Session: 641. Chronic Lymphocytic Leukemias: Basic and Translational: Poster II
Hematology Disease Topics & Pathways:
Lymphoid Leukemias, CLL, assays, Diseases, Lymphoid Malignancies, Technology and Procedures, molecular testing
Methods: Subjects included 51 CLL patients and 12 healthy donors to obtain controls B-cell repertoires. BIOMED-2 PCR was performed according to the recommendation of the ERIC group. ARTISAN PCR was performed as earlier described by our group (Koning et al.). BIOMED-2 amplicons were sequenced by Sanger and ONT. ARTISAN PCR amplicons were sequenced by ONT. Internal NGS validation was performed by comparing ONT vs PacBio sequencing. A bioinformatic pipeline was developed for mutational status, clonal space and non-clonal B-cell repertoire characterization.
Results: We performed a pre-validation step in 10 samples by comparing BIOMED-2 amplicons subject to Sanger sequencing vs ARTISAN amplicons measured by ONT sequencing. There was a 100% agreement in VDJ identification and mutational status classification. The VH genes coverage was significantly higher with Nanopore vs Sanger sequencing (mean coverage= 99.3% vs 88.4%) with an error rate of 2.5 variants/kb.
We then compared the ARTISAN-ONT performance with BIOMED-2 Sanger in an expansion cohort. ARTISAN-ONT performed with an equivalent mutational status classification in 96% of the cases (49/51). The correlation of IGHV homology was r = 0.85, p <0.0001. The sensitivity of ARTISAN-Nanopore was 91% and the specificity was 100%. In the discordant cases both methods lead to the identification of distinct clonal IGHV rearrangements. By ONT sequencing these cases had a low read count that could account for this discrepancy.
Since ARTISAN-Nanopore allows the characterization of the full B-cell repertoire, we further analyzed its characteristics contrasting with the repertoire of healthy donors.

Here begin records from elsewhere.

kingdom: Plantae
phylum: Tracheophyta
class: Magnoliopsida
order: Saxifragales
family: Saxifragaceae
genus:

ARTISAN-Nanopore allowed the unequivocal detection of overexpressed clonal reads in all cases, healthy donors showed no evidence of clonal expansion. The Clonal Space (CS, i.e., proportion of clonal reads/non-clonal reads) was 0.66 for M-CLL and 0.71 for UM-CLL. One sample showed bi-clonality with two overexpressed clonal rearrangements.
Healthy donors showed an average repertoire richness of 1178 vs 2806 in M-CLL and 2817 in UM-CLL as assessed by 0D Hill Index. CLL showed a significant lower number of common rearrangements: 63 in UM-CLL, 31 in M-CLL as compared with 1076 in healthy donors. On the other hand, CLL cases showed higher mean aminoacidic charge and larger CDR3 mean length on non-clonal B-cells (charge 0.75 in M-CLL, 0.58 in UM-CLL vs 0.15 in healthy donors; CDR3 length 18.2 aa in M-CLL, 19.55 in UM-CLL and 15.8 in healthy donors). This data indicates disturbances in the diversity and composition of the remaining non-clonal B-cell repertoire in CLL.
Conclusion: Here we present an amplicon NGS-based strategy to determine the IGHV mutational status and the size of the occupied clonal space by the tumor clone, which also enables the characterization of the non-clonal B-cell repertoire in CLL patients. The strategy it fast, reliable, shows high specificity and sensitivity. This method relies on ONT sequencing, thus implies a relatively low investment being suitable for small laboratories around the world. This new methodology represents a cost-effective approach that should facilitate molecular testing availability in CLL.
Disclosures: No relevant conflicts of interest to declare.